> _TASK TO COMPLETE_
All that is wanted is the exact lines from the first line of the data below through the line with "algorithms for partitioning", both ends included, with pictures omitted.

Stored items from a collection
§

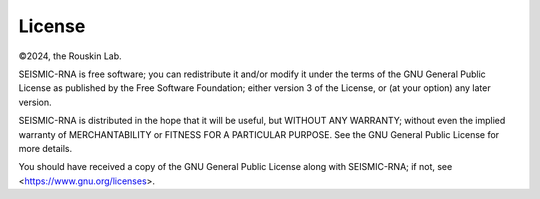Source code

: 
License
========================================================================
 
©2024, the Rouskin Lab.

SEISMIC-RNA is free software; you can redistribute it and/or modify it
under the terms of the GNU General Public License as published by the
Free Software Foundation; either version 3 of the License, or (at your
option) any later version.

SEISMIC-RNA is distributed in the hope that it will be useful, but
WITHOUT ANY WARRANTY; without even the implied warranty of
MERCHANTABILITY or FITNESS FOR A PARTICULAR PURPOSE. See the GNU General
Public License for more details.

You should have received a copy of the GNU General Public License along
with SEISMIC-RNA; if not, see <https://www.gnu.org/licenses>.
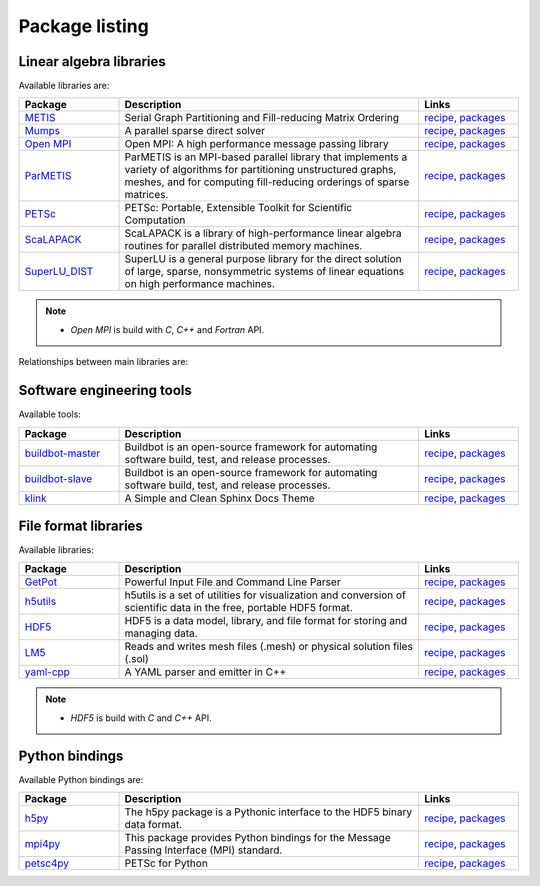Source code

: Package listing
===================================================================

Linear algebra libraries
-------------------------------------------------------------------

Available libraries are:

.. list-table:: 
   :widths: 10 30 10
   :header-rows: 1

   * - Package
     - Description
     - Links

   * - `METIS <http://glaros.dtc.umn.edu/gkhome/metis/metis/overview>`_
     - Serial Graph Partitioning and Fill-reducing Matrix Ordering
     - `recipe <https://github.com/sed-pro-inria/conda-recipes/tree/master/metis>`_,
       `packages <http://anaconda.org/inria-pro-sed/metis/files>`_

   * - `Mumps <http://mumps.enseeiht.fr>`_
     - A parallel sparse direct solver
     - `recipe <https://github.com/sed-pro-inria/conda-recipes/tree/master/mumps>`_,
       `packages <http://anaconda.org/inria-pro-sed/mumps/files>`_

   * - `Open MPI <http://www.open-mpi.org/>`_
     - Open MPI: A high performance message passing library
     - `recipe <https://github.com/sed-pro-inria/conda-recipes/tree/master/openmpi>`_,
       `packages <http://anaconda.org/inria-pro-sed/openmpi/files>`_

   * - `ParMETIS <http://glaros.dtc.umn.edu/gkhome/metis/parmetis/overview>`_
     - ParMETIS is an MPI-based parallel library that implements a variety of
       algorithms for partitioning unstructured graphs, meshes, and for computing
       fill-reducing orderings of sparse matrices.
     - `recipe <https://github.com/sed-pro-inria/conda-recipes/tree/master/parmetis>`_,
       `packages <http://anaconda.org/inria-pro-sed/parmetis/files>`_

   * - `PETSc <http://www.mcs.anl.gov/petsc>`_
     - PETSc: Portable, Extensible Toolkit for Scientific Computation
     - `recipe <https://github.com/sed-pro-inria/conda-recipes/tree/master/petsc>`_,
       `packages <http://anaconda.org/inria-pro-sed/petsc/files>`_

   * - `ScaLAPACK <http://www.netlib.org/scalapack>`_
     - ScaLAPACK is a library of high-performance linear algebra routines
       for parallel distributed memory machines. 
     - `recipe <https://github.com/sed-pro-inria/conda-recipes/tree/master/scalapack>`_,
       `packages <http://anaconda.org/inria-pro-sed/scalapack/files>`_

   * - `SuperLU_DIST <http://crd-legacy.lbl.gov/~xiaoye/SuperLU/>`_
     - SuperLU is a general purpose library for the direct solution of large,
       sparse, nonsymmetric systems of linear equations on high performance machines.
     - `recipe <https://github.com/sed-pro-inria/conda-recipes/tree/master/superlu_dist>`_,
       `packages <http://anaconda.org/inria-pro-sed/superlu_dist/files>`_

.. note::

    * `Open MPI` is build with `C`, `C++` and `Fortran` API.

Relationships between main libraries are:

.. digraph:: petsc

    "PETSc" -> "Mumps";
    "PETSc" -> "SuperLU_DIST";
    "Mumps" -> "ScaLAPACK";
    "Mumps" -> "ParMETIS";
    "ScaLAPACK" -> "OpenBLAS";
    "ScaLAPACK" -> "Open MPI";
    "SuperLU_DIST" -> "OpenBLAS";
    "SuperLU_DIST" -> "ParMETIS";
    "ParMETIS" -> "METIS";
    "ParMETIS" -> "Open MPI";



Software engineering tools
-------------------------------------------------------------------

Available tools:

.. list-table:: 
   :widths: 10 30 10
   :header-rows: 1

   * - Package
     - Description
     - Links

   * - `buildbot-master <http://buildbot.net/>`_
     - Buildbot is an open-source framework for automating 
       software build, test, and release processes.
     - `recipe <https://github.com/sed-pro-inria/conda-recipes/tree/master/buildbot-master>`_,
       `packages <http://anaconda.org/inria-pro-sed/buildbot-master/files>`_

   * - `buildbot-slave <http://buildbot.net/>`_
     - Buildbot is an open-source framework for automating software build, test, and release processes.
     - `recipe <https://github.com/sed-pro-inria/conda-recipes/tree/master/buildbot-slave>`_,
       `packages <http://anaconda.org/inria-pro-sed/buildbot-slave/files>`_

   * - `klink <http://pmorissette.github.io/klink/>`_
     - A Simple and Clean Sphinx Docs Theme
     - `recipe <https://github.com/sed-pro-inria/conda-recipes/tree/master/klink>`_,
       `packages <http://anaconda.org/inria-pro-sed/klink/files>`_


File format libraries
-------------------------------------------------------------------

Available libraries:

.. list-table:: 
   :widths: 10 30 10
   :header-rows: 1

   * - Package
     - Description
     - Links

   * - `GetPot <http://getpot.sourceforge.net/>`_
     - Powerful Input File and Command Line Parser
     - `recipe <https://github.com/sed-pro-inria/conda-recipes/tree/master/getpot>`_,
       `packages <http://anaconda.org/inria-pro-sed/getpot/files>`_

   * - `h5utils <http://ab-initio.mit.edu/wiki/index.php/H5utils>`_
     - h5utils is a set of utilities for visualization and conversion of scientific data
       in the free, portable HDF5 format. 
     - `recipe <https://github.com/sed-pro-inria/conda-recipes/tree/master/h5utils-cxx>`_,
       `packages <http://anaconda.org/inria-pro-sed/h5utils-cxx/files>`_

   * - `HDF5 <http://www.hdfgroup.org/HDF5/>`_
     - HDF5 is a data model, library, and file format for storing and managing data.
     - `recipe <https://github.com/sed-pro-inria/conda-recipes/tree/master/hdf5-cxx>`_,
       `packages <http://anaconda.org/inria-pro-sed/hdf5-cxx/files>`_

   * - `LM5 <https://www.rocq.inria.fr/gamma/gamma/Membres/CIPD/Loic.Marechal/Research/LM6.html>`_
     - Reads and writes mesh files (.mesh) or physical solution files (.sol)
     - `recipe <https://github.com/sed-pro-inria/conda-recipes/tree/master/lm5>`_,
       `packages <http://anaconda.org/inria-pro-sed/lm5/files>`_

   * - `yaml-cpp <https://code.google.com/p/yaml-cpp/>`_
     - A YAML parser and emitter in C++
     - `recipe <https://github.com/sed-pro-inria/conda-recipes/tree/master/yaml-cpp>`_,
       `packages <http://anaconda.org/inria-pro-sed/yaml-cpp/files>`_

.. note::

    * `HDF5` is build with `C` and `C++` API.

Python bindings
-------------------------------------------------------------------

Available Python bindings are:

.. list-table:: 
   :widths: 10 30 10
   :header-rows: 1

   * - Package
     - Description
     - Links

   * - `h5py <http://www.h5py.org/>`_
     - The h5py package is a Pythonic interface to the HDF5 binary data format.
     - `recipe <https://github.com/sed-pro-inria/conda-recipes/tree/master/h5py-cxx>`_,
       `packages <http://anaconda.org/inria-pro-sed/h5py-cxx/files>`_

   * - `mpi4py <https://bitbucket.org/mpi4py/mpi4py/>`_
     - This package provides Python bindings for the Message Passing Interface (MPI) standard.
     - `recipe <https://github.com/sed-pro-inria/conda-recipes/tree/master/mpi4py>`_,
       `packages <http://anaconda.org/inria-pro-sed/mpi4py/files>`_

   * - `petsc4py </>`_
     - PETSc for Python
     - `recipe <https://github.com/sed-pro-inria/conda-recipes/tree/master/petsc4py>`_,
       `packages <http://anaconda.org/inria-pro-sed/petsc4py/files>`_

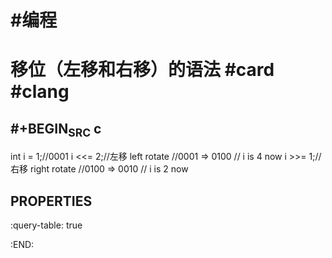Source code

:* #编程
* 移位（左移和右移）的语法 #card #clang
:PROPERTIES:
:card-last-score: 5
:card-repeats: 3
:card-next-schedule: 2022-07-11T04:30:00.503Z
:card-last-interval: 11.2
:card-ease-factor: 2.8
:card-last-reviewed: 2022-06-30T00:30:00.503Z
:END:
** #+BEGIN_SRC c
int i = 1;//0001
i <<= 2;//左移 left rotate
//0001 => 0100
// i is 4 now
i >>= 1;//右移 right rotate
//0100 => 0010
// i is 2 now
#+END_SRC
** :PROPERTIES:
:query-table: true
:END:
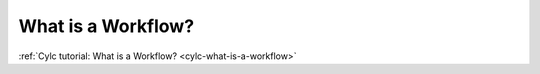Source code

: What is a Workflow?
===================

.. TODO flesh this out later; for now just point to the tutorial section

:ref:`Cylc tutorial: What is a Workflow? <cylc-what-is-a-workflow>`
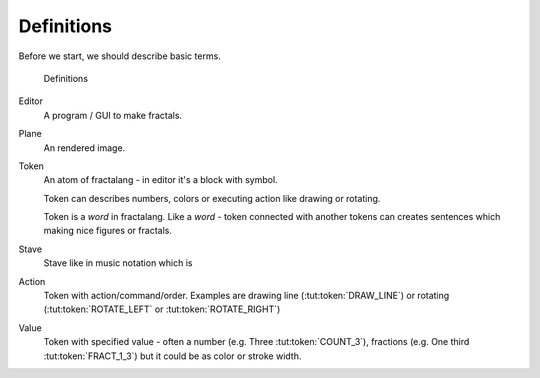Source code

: Definitions
===========

Before we start, we should describe basic terms.

.. figure:: definitions.png
   :alt: definitions

   Definitions

Editor
  A program / GUI to make fractals.

Plane
  An rendered image.

Token
  An atom of fractalang - in editor it's a block with symbol.

  Token can describes numbers, colors or executing action like drawing or rotating.

  Token is a *word* in fractalang. Like a *word* - token connected with another tokens
  can creates sentences which making nice figures or fractals.

Stave
  Stave like in music notation which is

Action
  Token with action/command/order. Examples are drawing line (:tut:token:`DRAW_LINE`) or rotating (:tut:token:`ROTATE_LEFT` or :tut:token:`ROTATE_RIGHT`)

Value
  Token with specified value - often a number (e.g. Three :tut:token:`COUNT_3`), fractions (e.g. One third :tut:token:`FRACT_1_3`) but it could be as color or stroke width.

§

> _OUTPUT FOR THIS TASK_
Source code

: 
License
========================================================================
 
©2024, the Rouskin Lab.

SEISMIC-RNA is free software; you can redistribute it and/or modify it
under the terms of the GNU General Public License as published by the
Free Software Foundation; either version 3 of the License, or (at your
option) any later version.

SEISMIC-RNA is distributed in the hope that it will be useful, but
WITHOUT ANY WARRANTY; without even the implied warranty of
MERCHANTABILITY or FITNESS FOR A PARTICULAR PURPOSE. See the GNU General
Public License for more details.

You should have received a copy of the GNU General Public License along
with SEISMIC-RNA; if not, see <https://www.gnu.org/licenses>.
Source code

: Package listing
===================================================================

Linear algebra libraries
-------------------------------------------------------------------

Available libraries are:

.. list-table:: 
   :widths: 10 30 10
   :header-rows: 1

   * - Package
     - Description
     - Links

   * - `METIS <http://glaros.dtc.umn.edu/gkhome/metis/metis/overview>`_
     - Serial Graph Partitioning and Fill-reducing Matrix Ordering
     - `recipe <https://github.com/sed-pro-inria/conda-recipes/tree/master/metis>`_,
       `packages <http://anaconda.org/inria-pro-sed/metis/files>`_

   * - `Mumps <http://mumps.enseeiht.fr>`_
     - A parallel sparse direct solver
     - `recipe <https://github.com/sed-pro-inria/conda-recipes/tree/master/mumps>`_,
       `packages <http://anaconda.org/inria-pro-sed/mumps/files>`_

   * - `Open MPI <http://www.open-mpi.org/>`_
     - Open MPI: A high performance message passing library
     - `recipe <https://github.com/sed-pro-inria/conda-recipes/tree/master/openmpi>`_,
       `packages <http://anaconda.org/inria-pro-sed/openmpi/files>`_

   * - `ParMETIS <http://glaros.dtc.umn.edu/gkhome/metis/parmetis/overview>`_
     - ParMETIS is an MPI-based parallel library that implements a variety of
       algorithms for partitioning unstructured graphs, meshes, and for computing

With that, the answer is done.